** Exercise details **
Collect every line below that contains the word "lines".
(Record excerpts)
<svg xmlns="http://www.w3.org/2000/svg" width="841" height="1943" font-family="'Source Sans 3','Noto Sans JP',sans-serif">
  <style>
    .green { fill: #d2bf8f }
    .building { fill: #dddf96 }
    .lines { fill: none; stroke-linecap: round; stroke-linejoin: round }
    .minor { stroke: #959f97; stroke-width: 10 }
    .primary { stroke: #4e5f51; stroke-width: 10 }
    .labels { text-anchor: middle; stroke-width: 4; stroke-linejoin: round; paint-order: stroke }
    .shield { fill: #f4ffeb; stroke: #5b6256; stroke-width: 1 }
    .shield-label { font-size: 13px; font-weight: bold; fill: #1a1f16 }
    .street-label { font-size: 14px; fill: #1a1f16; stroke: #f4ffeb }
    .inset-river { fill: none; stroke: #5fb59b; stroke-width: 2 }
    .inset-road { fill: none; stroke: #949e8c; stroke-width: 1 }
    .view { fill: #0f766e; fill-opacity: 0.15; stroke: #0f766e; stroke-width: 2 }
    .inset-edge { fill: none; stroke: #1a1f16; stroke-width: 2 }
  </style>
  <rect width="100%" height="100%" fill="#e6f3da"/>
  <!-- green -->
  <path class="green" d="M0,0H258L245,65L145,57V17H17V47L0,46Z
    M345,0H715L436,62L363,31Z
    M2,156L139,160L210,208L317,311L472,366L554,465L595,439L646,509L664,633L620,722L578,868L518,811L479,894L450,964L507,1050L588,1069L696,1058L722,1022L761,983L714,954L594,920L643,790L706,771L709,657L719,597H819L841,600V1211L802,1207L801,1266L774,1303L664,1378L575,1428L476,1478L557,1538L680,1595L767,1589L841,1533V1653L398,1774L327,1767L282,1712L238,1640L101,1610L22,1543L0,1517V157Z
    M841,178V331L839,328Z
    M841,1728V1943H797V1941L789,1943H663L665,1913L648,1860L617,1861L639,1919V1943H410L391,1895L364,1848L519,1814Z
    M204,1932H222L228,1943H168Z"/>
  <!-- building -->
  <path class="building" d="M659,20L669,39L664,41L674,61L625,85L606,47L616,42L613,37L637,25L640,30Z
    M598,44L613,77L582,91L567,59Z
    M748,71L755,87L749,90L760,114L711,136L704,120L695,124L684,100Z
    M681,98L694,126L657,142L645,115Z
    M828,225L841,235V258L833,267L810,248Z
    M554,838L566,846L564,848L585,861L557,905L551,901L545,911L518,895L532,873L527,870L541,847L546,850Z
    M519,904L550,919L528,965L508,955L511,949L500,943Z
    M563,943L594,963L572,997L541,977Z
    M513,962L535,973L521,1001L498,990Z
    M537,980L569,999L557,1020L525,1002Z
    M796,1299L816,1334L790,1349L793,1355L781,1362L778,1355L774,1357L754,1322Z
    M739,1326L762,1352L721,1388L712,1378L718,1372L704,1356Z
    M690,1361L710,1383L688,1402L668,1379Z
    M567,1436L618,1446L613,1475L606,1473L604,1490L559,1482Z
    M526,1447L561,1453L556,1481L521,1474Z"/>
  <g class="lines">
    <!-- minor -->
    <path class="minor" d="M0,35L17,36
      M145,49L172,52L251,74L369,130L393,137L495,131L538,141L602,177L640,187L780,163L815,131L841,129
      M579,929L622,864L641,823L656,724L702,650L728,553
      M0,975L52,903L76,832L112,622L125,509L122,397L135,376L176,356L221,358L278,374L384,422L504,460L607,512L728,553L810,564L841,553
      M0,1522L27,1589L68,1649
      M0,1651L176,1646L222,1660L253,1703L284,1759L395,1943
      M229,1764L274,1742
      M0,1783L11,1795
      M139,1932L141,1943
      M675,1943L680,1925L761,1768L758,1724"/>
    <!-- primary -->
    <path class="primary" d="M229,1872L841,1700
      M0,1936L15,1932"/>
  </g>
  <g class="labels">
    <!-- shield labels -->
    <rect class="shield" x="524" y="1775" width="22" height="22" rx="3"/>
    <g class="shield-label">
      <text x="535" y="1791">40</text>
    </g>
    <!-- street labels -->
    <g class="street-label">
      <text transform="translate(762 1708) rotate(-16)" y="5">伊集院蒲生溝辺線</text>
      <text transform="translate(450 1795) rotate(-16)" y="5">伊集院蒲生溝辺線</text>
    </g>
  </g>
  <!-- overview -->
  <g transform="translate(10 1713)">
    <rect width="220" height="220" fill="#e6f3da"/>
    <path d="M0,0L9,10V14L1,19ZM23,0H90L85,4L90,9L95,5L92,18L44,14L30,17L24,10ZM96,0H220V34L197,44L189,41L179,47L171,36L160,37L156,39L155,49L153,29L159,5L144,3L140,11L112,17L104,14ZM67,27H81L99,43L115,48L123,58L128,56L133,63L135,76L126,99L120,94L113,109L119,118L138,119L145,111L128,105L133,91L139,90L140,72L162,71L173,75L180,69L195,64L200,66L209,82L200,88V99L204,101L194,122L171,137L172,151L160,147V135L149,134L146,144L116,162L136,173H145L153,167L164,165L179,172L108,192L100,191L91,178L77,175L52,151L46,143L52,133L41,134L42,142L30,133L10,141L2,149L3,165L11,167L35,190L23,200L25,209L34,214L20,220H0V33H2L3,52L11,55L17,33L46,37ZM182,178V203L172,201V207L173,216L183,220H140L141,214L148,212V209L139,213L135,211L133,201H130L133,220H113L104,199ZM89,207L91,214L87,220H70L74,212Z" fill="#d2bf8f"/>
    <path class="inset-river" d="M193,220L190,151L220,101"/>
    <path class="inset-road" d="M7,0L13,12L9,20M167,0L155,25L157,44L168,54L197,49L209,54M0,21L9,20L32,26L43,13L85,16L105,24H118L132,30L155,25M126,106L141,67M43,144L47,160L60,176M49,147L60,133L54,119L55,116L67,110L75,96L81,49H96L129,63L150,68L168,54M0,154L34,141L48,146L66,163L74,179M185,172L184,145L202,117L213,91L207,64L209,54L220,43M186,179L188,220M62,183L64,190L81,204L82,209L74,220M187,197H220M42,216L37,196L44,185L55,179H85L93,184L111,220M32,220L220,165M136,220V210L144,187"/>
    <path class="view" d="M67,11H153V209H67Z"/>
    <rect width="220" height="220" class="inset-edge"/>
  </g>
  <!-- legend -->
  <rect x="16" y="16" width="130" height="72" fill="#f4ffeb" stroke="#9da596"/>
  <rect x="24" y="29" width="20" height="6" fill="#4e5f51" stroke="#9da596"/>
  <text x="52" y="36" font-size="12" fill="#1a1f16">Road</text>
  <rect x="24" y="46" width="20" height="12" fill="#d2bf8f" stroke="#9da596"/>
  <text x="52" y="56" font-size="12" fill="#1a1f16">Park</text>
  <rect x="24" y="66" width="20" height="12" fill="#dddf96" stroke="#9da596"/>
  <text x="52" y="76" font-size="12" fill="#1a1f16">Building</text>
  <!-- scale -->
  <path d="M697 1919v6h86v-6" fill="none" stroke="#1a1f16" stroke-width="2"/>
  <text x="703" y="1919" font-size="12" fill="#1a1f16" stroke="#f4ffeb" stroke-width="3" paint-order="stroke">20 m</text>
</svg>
(End Record excerpts)
** Written reply **
    .lines { fill: none; stroke-linecap: round; stroke-linejoin: round }
  <g class="lines">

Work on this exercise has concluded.